Załoga Teatru Dramatycznego w Wałbrzychu uważa, że instytucja powoli zaczyna się finansowo wykrwawiać. Wszystko przez brak dotacji z Ministerstwa Kultury i Dziedzictwa Narodowego na siedem ważnych projektów na łączną kwotę ok. 1,5 mln zł.
Teatr złożył wnioski m.in. o wsparcie „Fanaberii teatralnych", czyli przeglądu aktualnych trendów w sztuce teatralnej, na zorganizowanie Roku Conradowskiego — cyklu działań inspirowanych twórczością i życiem Josepha Conrada Korzeniowskiego — i na roczne bezpłatne dla mieszkańców działania edukacyjne — pokazy filmów, spotkań autorskich współorganizowanych m.in. z wydawnictwami Czarne i Dwie Siostry. Mimo że minęło już kilka miesięcy, tego wniosku Ministerstwo Kultury wciąż nie rozpatrzyło. Tak samo jak innego — na „Pracownię empatii".

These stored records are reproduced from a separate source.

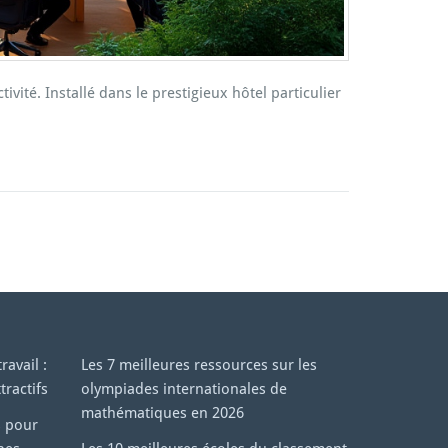
té. Installé dans le prestigieux hôtel particulier
avail :
Les 7 meilleures ressources sur les
tractifs
olympiades internationales de
mathématiques en 2026
s pour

— Nie wiemy dlaczego. Odpowiedzi z Warszawy nie ma — mówi Danuta Marosz, dyrektor Teatru Dramatycznego w Wałbrzychu.
Pozostałe wnioski resort Piotra Glińskiego odrzucił. To dla 67-osobowej załogi wałbrzyskiej placówki przelało czarę goryczy. Napisali protestacyjny list otwarty kierowany do ministra. Stwierdzili w nim, że „konsekwencja, z jaką minister odmawia Teatrowi Dramatycznemu w Wałbrzychu wsparcia finansowego — rodzi podstawowe pytanie o istnienie tej oddalonej od Warszawy, ale dotąd niezłomnej enklawy twórczości i społecznego zapału".